Several researchers and practitioners have developed tutorials and checklists that can help with promoting and conducting fairness work. For example, the tutorials Fairness in Machine Learning, Fairness-Aware Machine Learning in Practice, and Challenges of Incorporating Algorithmic Fairness into Industry Practice cover many of the fairness notions, sources of bias, and process discussions covered also in this chapter. Microsoft’s AI Fairness Checklist walks through concrete questions to guide requirements collection and decision making and suggests concrete steps throughout all stages, including deployment and monitoring.

Summary

Automating decisions with machine-learned models raises concerns about unfair treatment of different subpopulations, potentially causing harms of allocation and representation. While machine learning is often positioned to be more objective than biased human decision making, bias from the real world can creep into machine-learned models in many different ways and, if unchecked, a ML-enabled system may mirror or reinforce existing biases rather than contributing to a fairer future.

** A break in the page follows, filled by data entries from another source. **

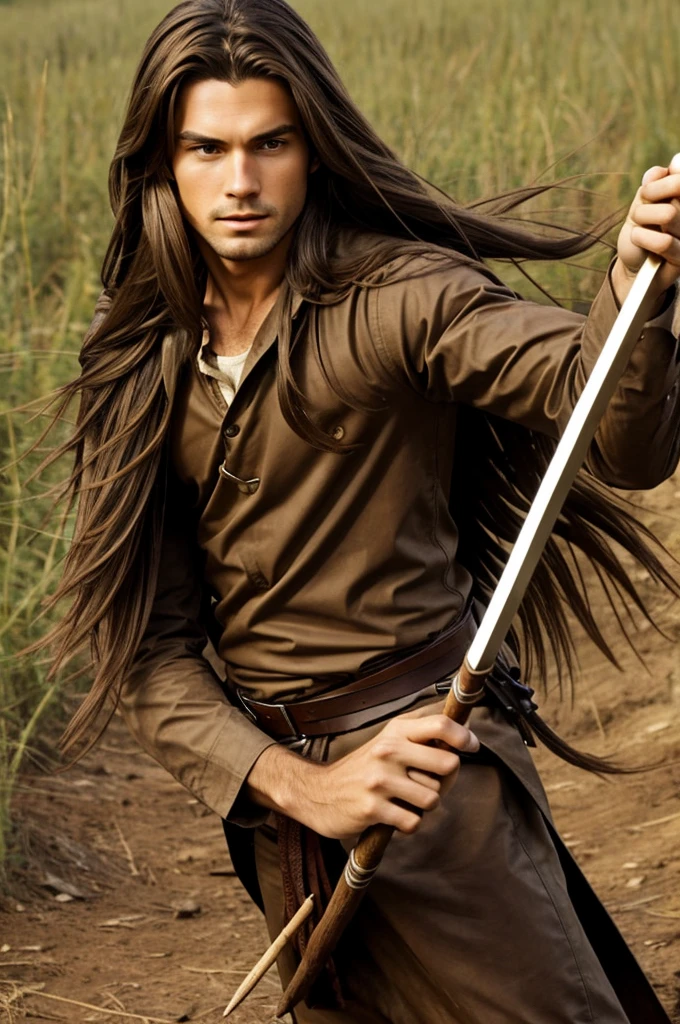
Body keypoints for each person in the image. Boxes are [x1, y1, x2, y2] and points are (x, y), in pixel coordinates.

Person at [41, 1, 680, 1021]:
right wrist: (297, 787)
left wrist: (634, 282)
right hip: (279, 823)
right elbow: (152, 655)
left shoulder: (401, 297)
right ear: (162, 161)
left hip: (436, 783)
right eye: (207, 148)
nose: (240, 182)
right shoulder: (136, 354)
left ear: (313, 148)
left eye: (270, 144)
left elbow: (609, 428)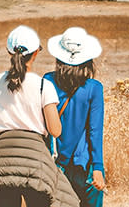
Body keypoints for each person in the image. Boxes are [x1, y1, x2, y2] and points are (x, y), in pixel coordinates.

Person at [0, 26, 78, 207]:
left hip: (2, 159)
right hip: (35, 159)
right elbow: (55, 130)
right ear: (36, 52)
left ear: (9, 51)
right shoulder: (43, 85)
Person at [45, 28, 106, 207]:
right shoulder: (94, 88)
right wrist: (98, 168)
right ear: (88, 60)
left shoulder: (47, 81)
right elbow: (95, 130)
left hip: (54, 162)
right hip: (84, 163)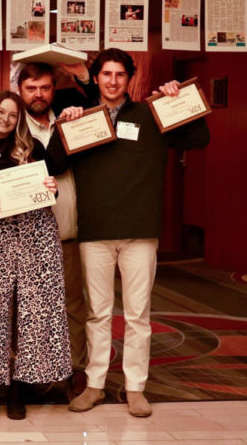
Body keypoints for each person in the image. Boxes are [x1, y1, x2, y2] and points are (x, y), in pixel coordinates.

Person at [50, 49, 210, 418]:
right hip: (96, 232)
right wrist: (63, 124)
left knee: (138, 315)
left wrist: (178, 97)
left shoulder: (151, 114)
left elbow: (199, 139)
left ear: (129, 79)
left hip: (139, 231)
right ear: (97, 78)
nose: (112, 81)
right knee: (98, 313)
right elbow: (54, 164)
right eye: (105, 74)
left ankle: (135, 388)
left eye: (120, 74)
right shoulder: (83, 119)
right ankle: (95, 385)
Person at [0, 91, 71, 421]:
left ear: (19, 121)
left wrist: (50, 187)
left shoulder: (33, 148)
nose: (6, 119)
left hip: (36, 230)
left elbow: (45, 184)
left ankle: (19, 389)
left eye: (13, 115)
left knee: (35, 314)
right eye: (1, 111)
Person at [17, 62, 94, 396]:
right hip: (27, 234)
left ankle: (74, 369)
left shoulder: (71, 118)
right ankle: (32, 372)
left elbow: (107, 112)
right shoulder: (14, 128)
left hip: (67, 228)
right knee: (31, 306)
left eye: (45, 88)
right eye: (31, 88)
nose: (38, 94)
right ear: (20, 90)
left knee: (73, 305)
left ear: (54, 89)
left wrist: (84, 82)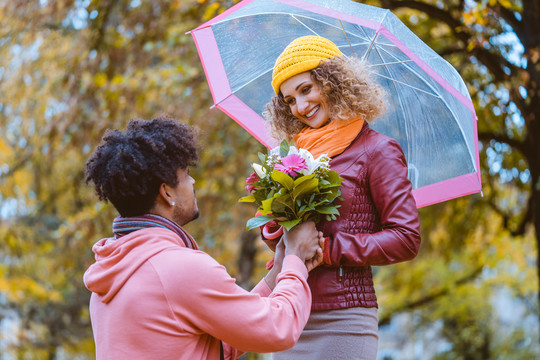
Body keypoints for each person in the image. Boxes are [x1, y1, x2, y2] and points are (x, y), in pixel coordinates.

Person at [83, 115, 325, 360]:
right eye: (186, 174)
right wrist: (295, 258)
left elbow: (214, 344)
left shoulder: (109, 271)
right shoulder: (178, 268)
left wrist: (280, 270)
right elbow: (278, 329)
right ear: (167, 192)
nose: (193, 181)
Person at [261, 36, 422, 360]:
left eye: (306, 90)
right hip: (289, 307)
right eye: (289, 100)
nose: (301, 107)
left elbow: (406, 239)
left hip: (343, 316)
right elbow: (287, 235)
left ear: (333, 81)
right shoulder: (294, 153)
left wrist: (331, 250)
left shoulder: (377, 150)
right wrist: (277, 226)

Fairness is difficult to capture though. There are different notions of fairness that particularly clash when discussing what is fair when there are inherent or historic differences between subpopulations: Should the system simply ignore group membership, should it ensure all groups receive service with similar accuracy, or should it acknowledge and actively counter existing inequalities? Each of these notions of fairness can be formalized and measured at the model level.

Yet, fairness analysis at the model level is not sufficient, but it is important to consider how the model is used within a software system and how that system interacts with the environment. To take requirements work seriously, it needs to be integrated into the development process and it needs to be proactive. The key challenge in building fair systems (with and without machine learning) lies in requirements engineering and design to identify potential harms and negotiate fairness requirements, but also to understand how the system will interact with the environment, how feedback loops may arise, and how potential harms can be mitigated. With machine learning, the process for data collection requires particular attention, since most sources of bias can be located there. Documentation and monitoring are important but often underemphasized when it comes to building and operating systems with interdisciplinary teams.